[[ INPUT DATA, beginning ]]
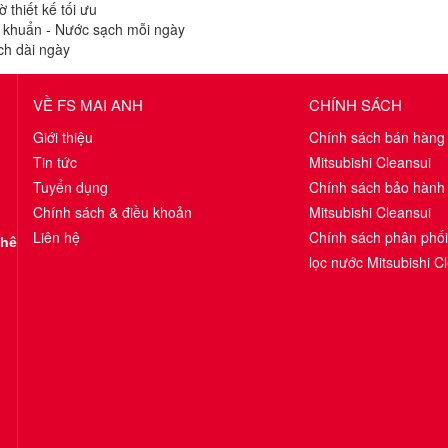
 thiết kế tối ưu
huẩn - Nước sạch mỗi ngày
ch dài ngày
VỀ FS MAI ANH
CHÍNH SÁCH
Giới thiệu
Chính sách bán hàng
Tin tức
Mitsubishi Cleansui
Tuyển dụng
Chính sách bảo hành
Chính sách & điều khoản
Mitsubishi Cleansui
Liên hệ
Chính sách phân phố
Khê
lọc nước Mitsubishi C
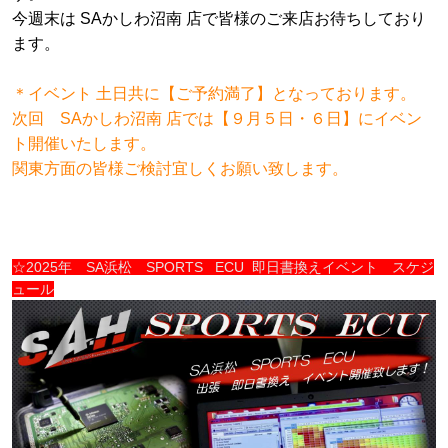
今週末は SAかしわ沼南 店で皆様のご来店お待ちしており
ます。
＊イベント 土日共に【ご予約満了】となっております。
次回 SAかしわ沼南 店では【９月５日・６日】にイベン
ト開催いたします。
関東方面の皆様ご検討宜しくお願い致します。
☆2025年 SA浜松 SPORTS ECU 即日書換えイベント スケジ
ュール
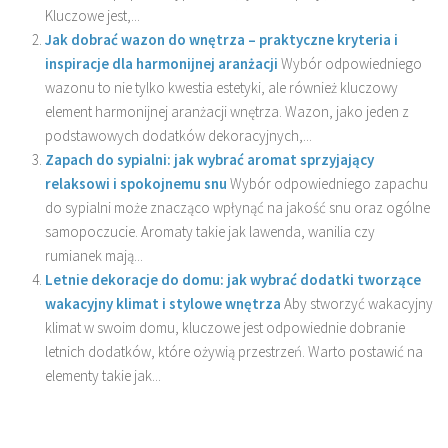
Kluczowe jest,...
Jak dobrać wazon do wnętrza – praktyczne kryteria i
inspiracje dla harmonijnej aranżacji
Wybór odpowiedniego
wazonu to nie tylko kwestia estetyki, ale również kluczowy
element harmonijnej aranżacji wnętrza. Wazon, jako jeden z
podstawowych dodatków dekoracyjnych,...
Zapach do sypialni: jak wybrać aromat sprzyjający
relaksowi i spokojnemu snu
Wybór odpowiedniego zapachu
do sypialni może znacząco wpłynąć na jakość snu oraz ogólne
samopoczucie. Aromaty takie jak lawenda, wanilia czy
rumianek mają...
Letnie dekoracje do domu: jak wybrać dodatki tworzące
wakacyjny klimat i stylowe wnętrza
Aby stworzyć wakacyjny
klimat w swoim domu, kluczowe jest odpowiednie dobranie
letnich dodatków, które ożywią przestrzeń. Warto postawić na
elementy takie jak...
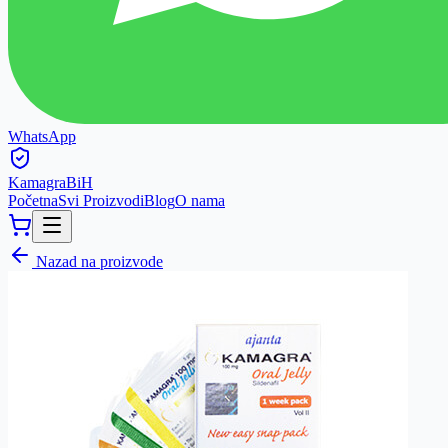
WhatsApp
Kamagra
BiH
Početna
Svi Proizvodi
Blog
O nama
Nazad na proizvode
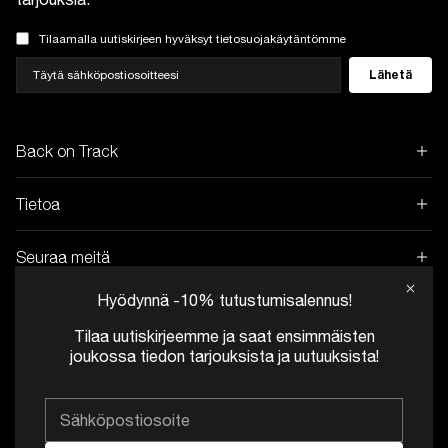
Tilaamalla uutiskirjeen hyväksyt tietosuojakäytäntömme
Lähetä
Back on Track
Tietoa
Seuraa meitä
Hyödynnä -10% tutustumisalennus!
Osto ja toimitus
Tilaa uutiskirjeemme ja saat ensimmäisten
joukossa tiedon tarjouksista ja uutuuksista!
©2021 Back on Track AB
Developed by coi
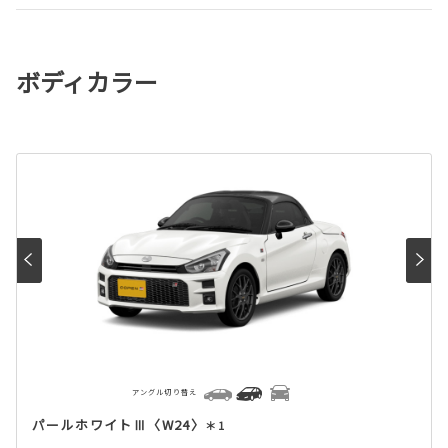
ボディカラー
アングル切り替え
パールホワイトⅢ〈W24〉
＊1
[[ INPUT DATA, end ]]
[[ INPUT DATA, beginning ]]
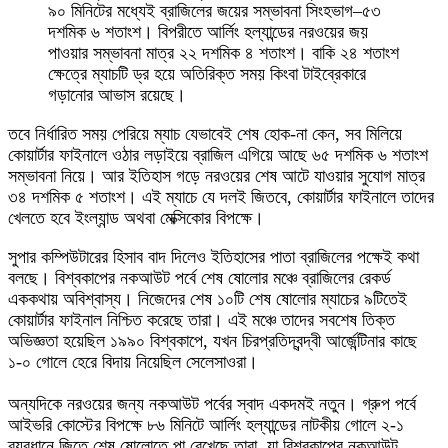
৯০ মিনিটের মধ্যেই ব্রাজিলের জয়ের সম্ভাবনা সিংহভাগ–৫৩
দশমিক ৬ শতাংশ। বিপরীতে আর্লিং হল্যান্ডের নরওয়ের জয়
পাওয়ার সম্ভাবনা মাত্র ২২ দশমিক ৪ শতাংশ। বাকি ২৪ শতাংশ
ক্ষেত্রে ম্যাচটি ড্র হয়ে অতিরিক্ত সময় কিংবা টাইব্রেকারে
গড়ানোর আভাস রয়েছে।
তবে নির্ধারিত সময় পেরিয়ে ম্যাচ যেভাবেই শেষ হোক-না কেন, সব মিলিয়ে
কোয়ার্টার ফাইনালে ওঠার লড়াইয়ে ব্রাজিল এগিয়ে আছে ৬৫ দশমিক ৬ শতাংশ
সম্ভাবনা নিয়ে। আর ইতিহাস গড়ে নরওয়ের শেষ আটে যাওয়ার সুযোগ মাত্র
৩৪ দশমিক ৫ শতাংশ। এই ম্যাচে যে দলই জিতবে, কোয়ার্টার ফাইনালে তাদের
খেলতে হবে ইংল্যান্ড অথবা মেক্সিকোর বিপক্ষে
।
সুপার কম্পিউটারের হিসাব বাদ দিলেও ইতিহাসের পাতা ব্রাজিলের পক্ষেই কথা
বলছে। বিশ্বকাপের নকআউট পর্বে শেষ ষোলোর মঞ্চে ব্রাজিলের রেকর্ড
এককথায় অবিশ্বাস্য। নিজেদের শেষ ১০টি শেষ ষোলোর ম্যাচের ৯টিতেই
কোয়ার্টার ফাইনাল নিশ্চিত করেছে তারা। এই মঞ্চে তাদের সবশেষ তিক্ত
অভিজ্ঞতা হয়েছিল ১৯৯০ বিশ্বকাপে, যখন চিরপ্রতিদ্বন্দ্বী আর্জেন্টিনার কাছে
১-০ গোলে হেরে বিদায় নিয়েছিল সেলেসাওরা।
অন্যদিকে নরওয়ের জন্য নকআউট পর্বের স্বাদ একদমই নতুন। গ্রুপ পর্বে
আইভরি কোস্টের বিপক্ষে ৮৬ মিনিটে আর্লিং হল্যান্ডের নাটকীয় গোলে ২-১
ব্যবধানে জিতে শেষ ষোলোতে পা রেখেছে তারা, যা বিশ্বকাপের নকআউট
[[ INPUT DATA, end ]]
▶ **EXERCISE REQUIREMENTS**
What should come back is an exact copy of the lines above from the line with "thiết kế tối ưu" to the line with "関東方面の皆様ご検討宜しくお願い致します。", both included, minus the pictures.

▶ **REPLY TO THE TASK**
 thiết kế tối ưu
huẩn - Nước sạch mỗi ngày
ch dài ngày
VỀ FS MAI ANH
CHÍNH SÁCH
Giới thiệu
Chính sách bán hàng
Tin tức
Mitsubishi Cleansui
Tuyển dụng
Chính sách bảo hành
Chính sách & điều khoản
Mitsubishi Cleansui
Liên hệ
Chính sách phân phố
Khê
lọc nước Mitsubishi C
今週末は SAかしわ沼南 店で皆様のご来店お待ちしており
ます。
＊イベント 土日共に【ご予約満了】となっております。
次回 SAかしわ沼南 店では【９月５日・６日】にイベン
ト開催いたします。
関東方面の皆様ご検討宜しくお願い致します。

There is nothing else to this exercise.